Jeff Davis
Cantata Andante
For Lydia and Daniel
They met because they sang. They heard
one another sing.
What did she hear when she heard his voice?
What did he hear, listening to hers?
What wild timbre, what vibrato
almost imperceptible?
Any voice is an exhalation
of wing-beaten air, a breath
blown through laryngeal folds
we learn to control so that we can speak.

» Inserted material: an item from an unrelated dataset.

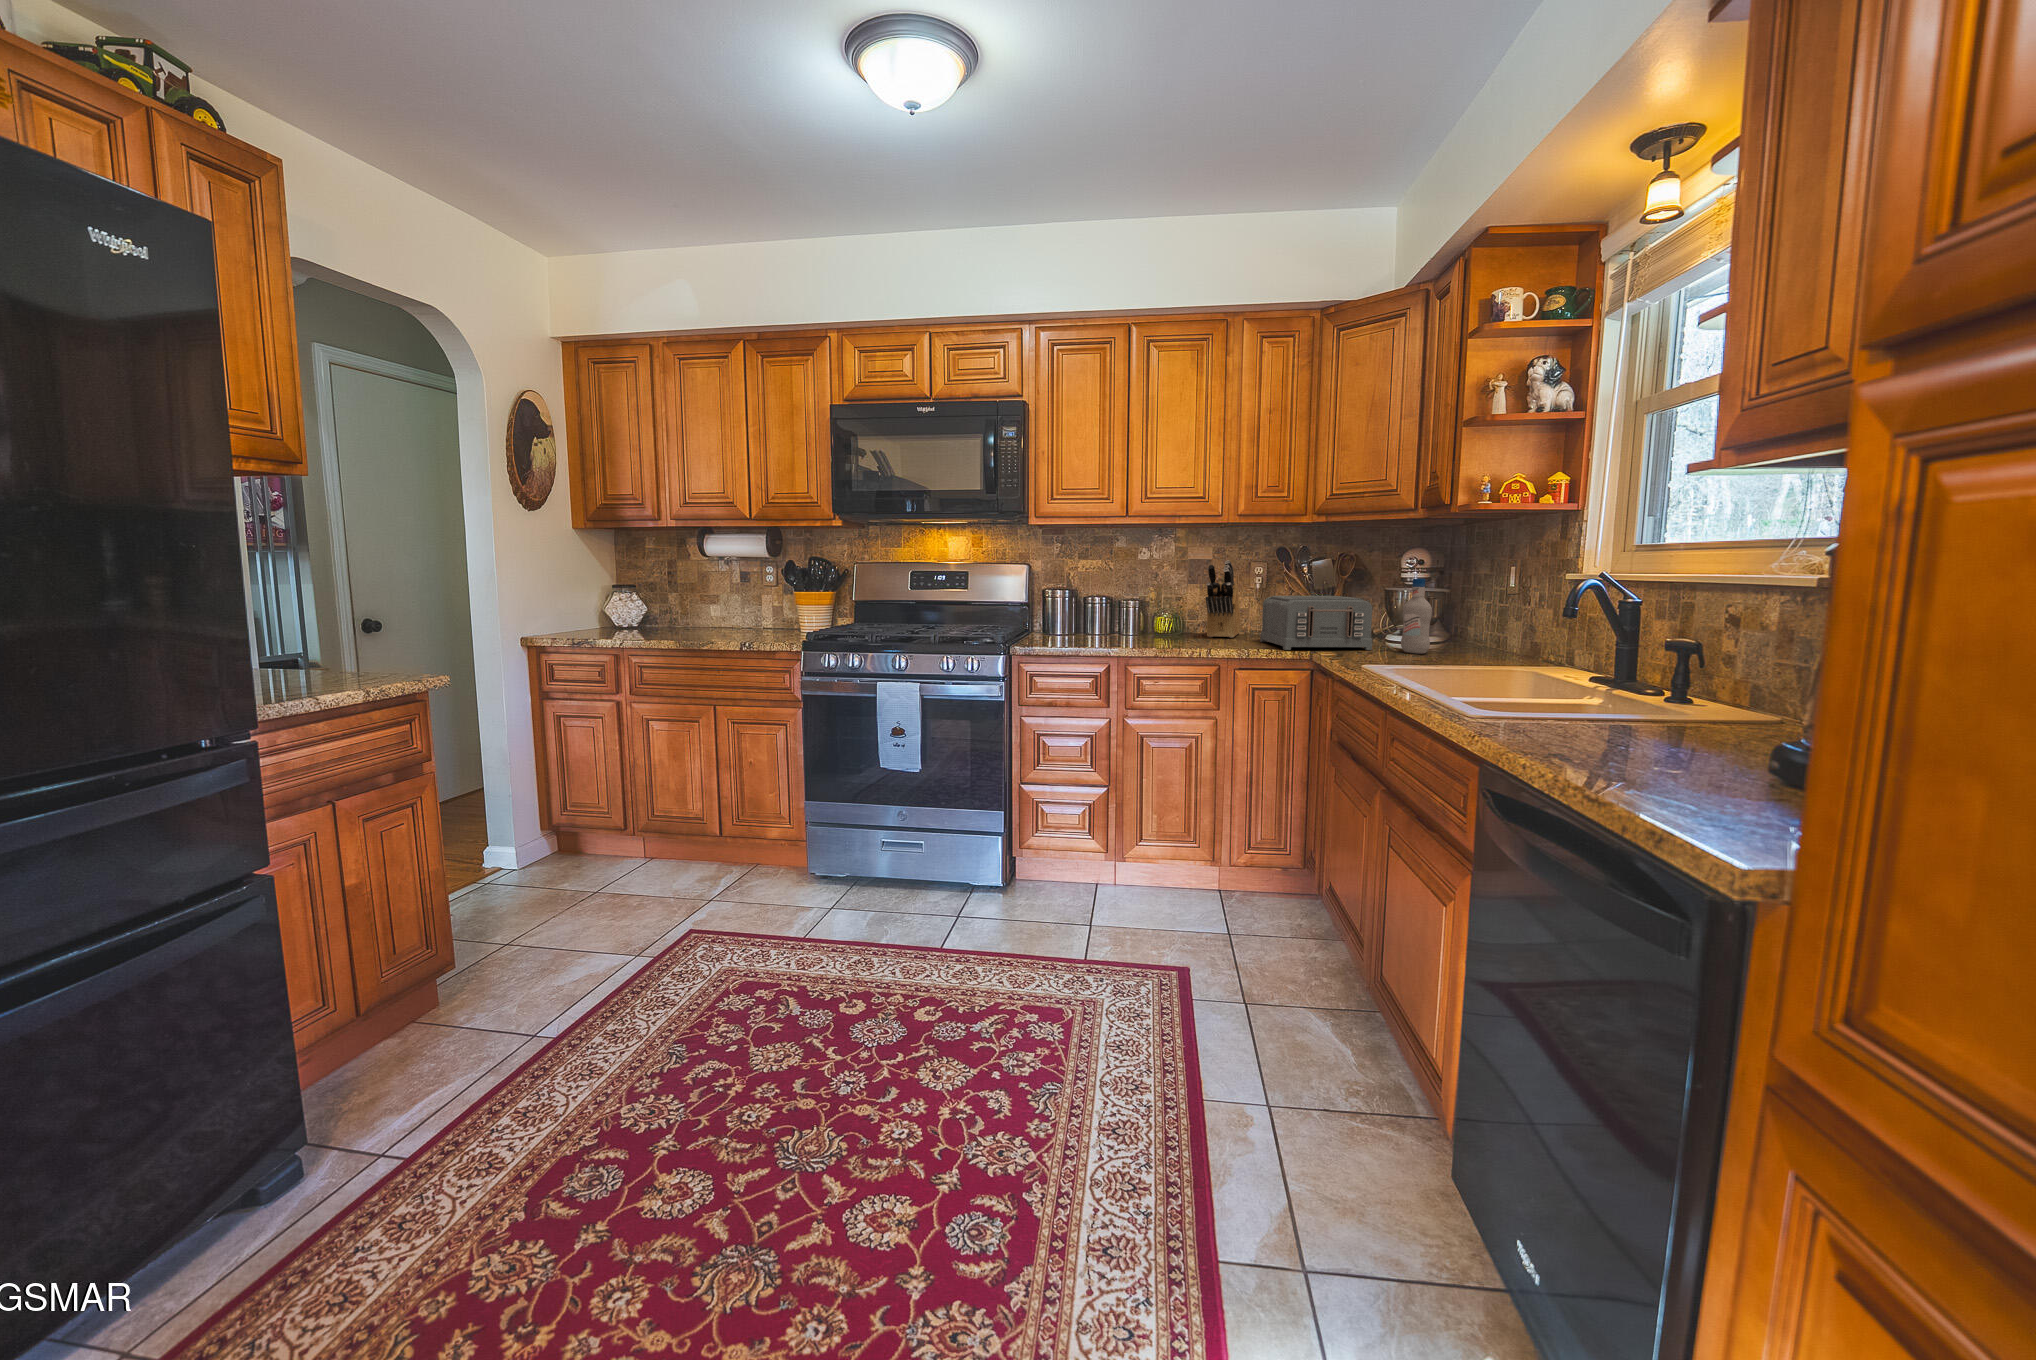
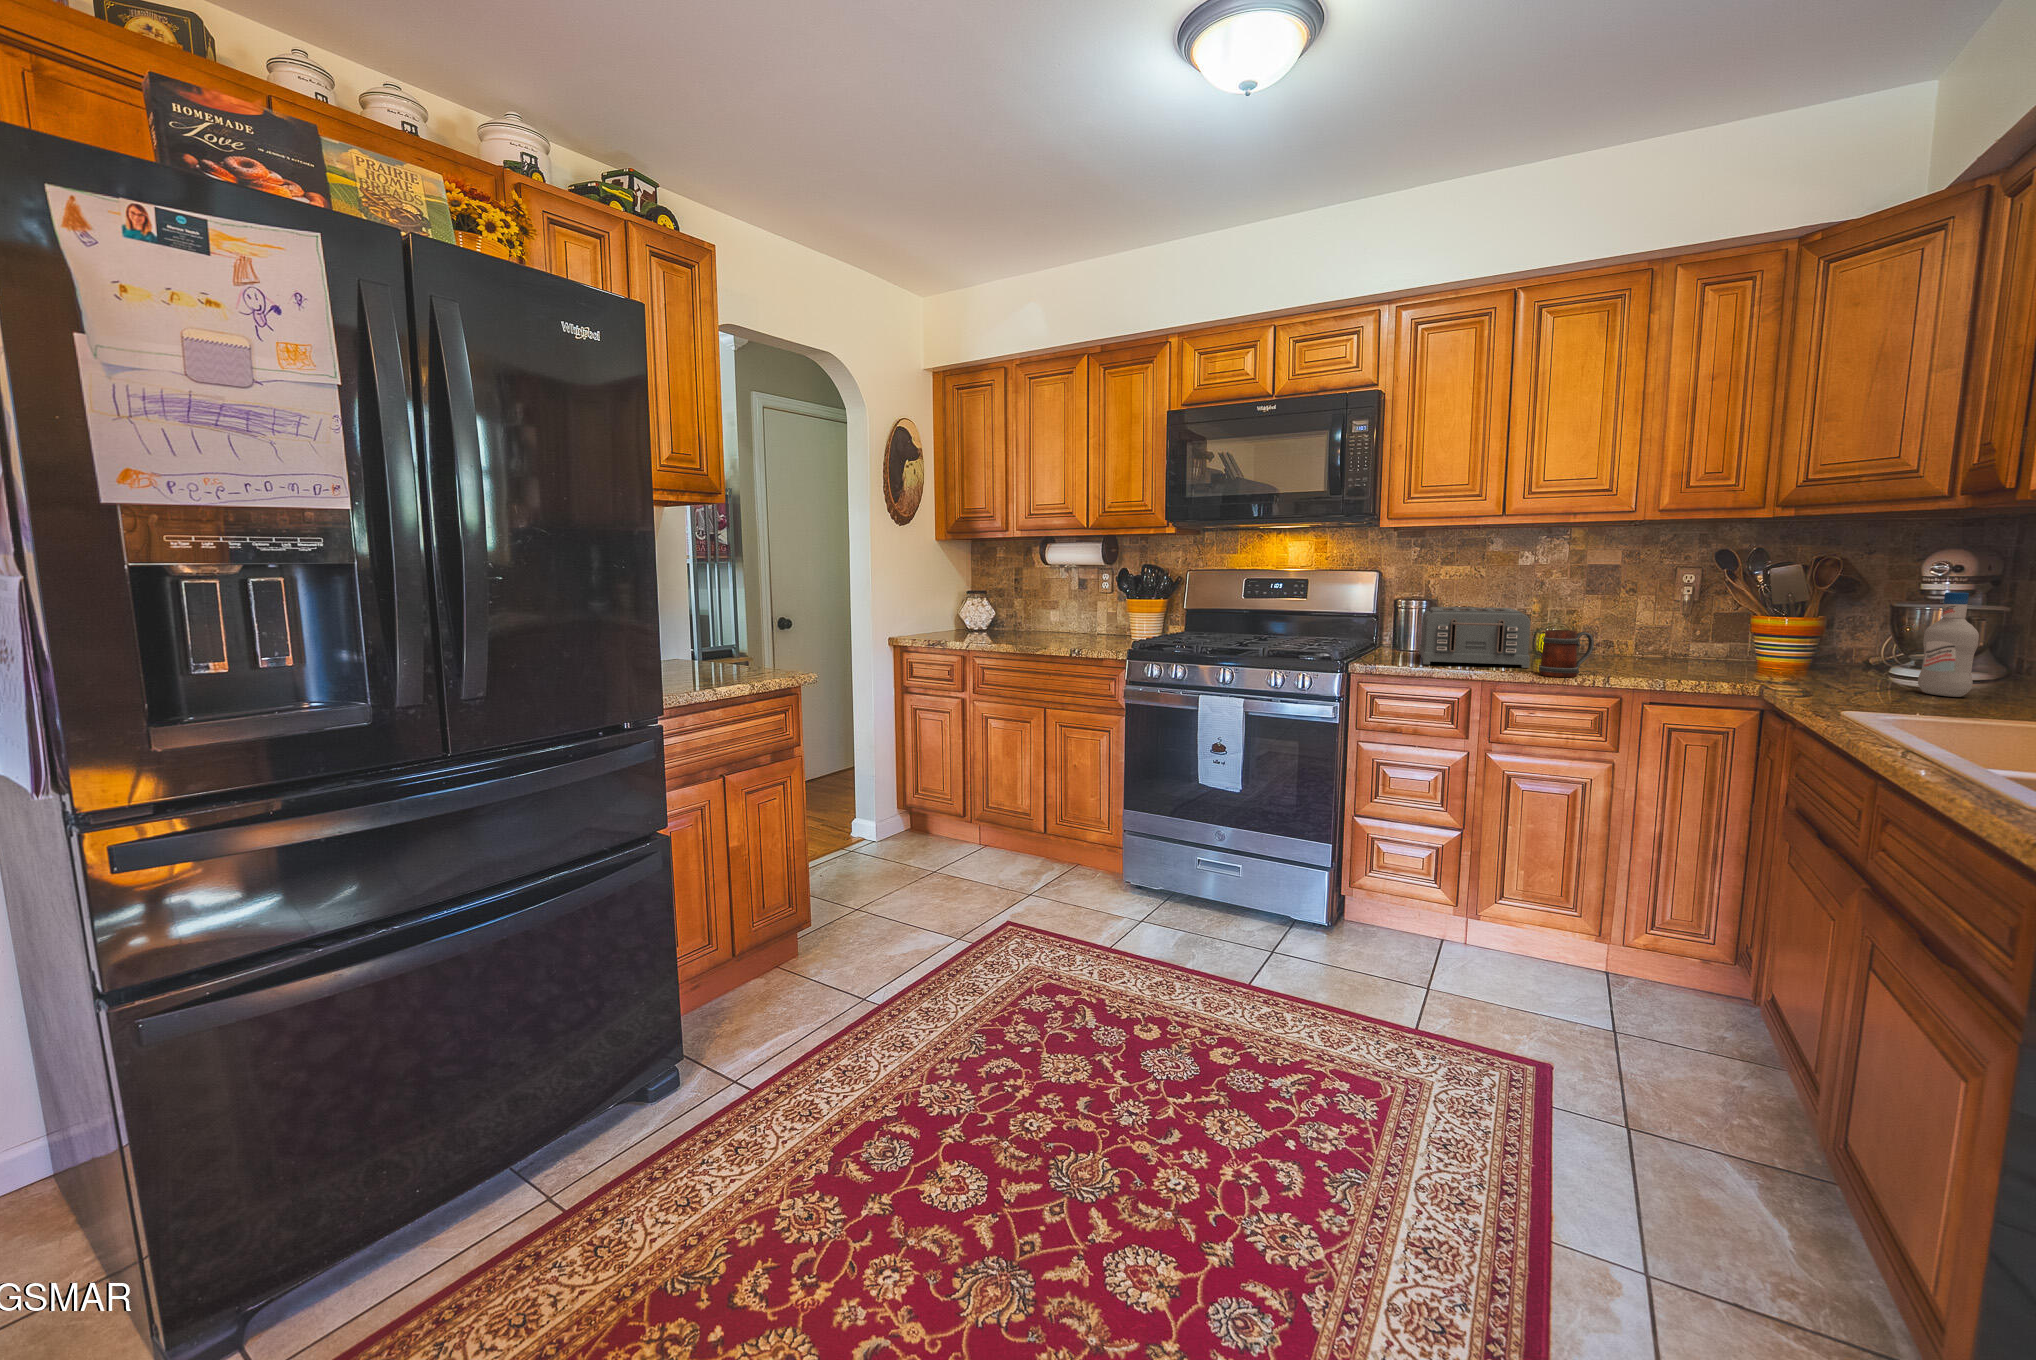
knife block: present [1205,560,1241,638] -> none [1604,568,1656,662]
toaster: present [1260,596,1372,650] -> present [1419,607,1530,668]
mug: none [1163,612,1201,651] -> present [1539,630,1594,677]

Singers refine that control beyond articulation
to shape invisible air
into the glorious colors, the resonant pitches
the modulated reverberations of song.
But even music is but one phase
in the spectrum of vibrations
and when two lovers hear the mysterious signal,
the harmonic of permission,
of revelation, of opening,
their vibrations enter a new phase,
become visible, an auric penumbra,
a light when their eyes meet.
This emergent radiance hovers about them,
diffuse at first, then resonates into a coherence,
a flame that did not exist
before they met, burning in both and yet
a third thing with its own glow.
It hovers over them, a luminous cloud leading the lost
through the wilderness, a lodestar.
Having met through song,
having explored the epochal harmonies
that awoke in each and both of them,
now they duet in one complex voice.
Now they choir.
​
Bodies Falling
(for Bryan)
Stones falling through the dark sky
catch fire the Perseids
the summer I had left
your mom and wondered
as I lay there on the beach
looking up what augury
glowed in those high flames
random as fireflies
courting with flashes in the night
wondered, too, what
imagination she had
of where she stood just then
mother abandoned wife
if she was lost
too like me
watching wherever she was
these falling stars decay.
​
​
Red Seasons
I.
The female
cardinal
not
as strongly
colored as the
male, red
brown nest
gathering in
liliacs says, ah,
winter ends.
II.
The Paulonia
“princess tree”
lavender flowers
rampant stands beside
the jack pine,
roots tangled
in the same
crevices
on the rock‘s face.
III.
& the male
cardinal
leaps among the red
roses, red
on red
fearful of
no thorns.
IV.
maple leaves
red translucent
as they emerge
green, then
in June
but red, red
again they turn
to reach
the end
leap
into November air.
Jeff Davis’ poems have appeared in Asheville Poetry Review, the Nantahala Review, Kakalak, Iodine, the anthologies In the Belly of the Beast and Far From the Centers of Ambition, and other print and online journals. His Natures: Selected Poems, 1972 – 2005 appeared in 2006.
He has hosted the radio program Wordplay, which features poets and writers of creative prose, since 2005; it’s now broadcast via AshevilleFM.org and WSFM, 103.3 on the FM radio dial in the Asheville area. The program has featured readings by and interviews with Robert Bly, Robert Creeley, Charles Frazier, Thomas Rain Crowe, Jessica Jacobs, Nickole Brown, Lee Ann Brown, Katherine Stripling Byer, Michael Hettich, and many other writers during its fifteen-year run.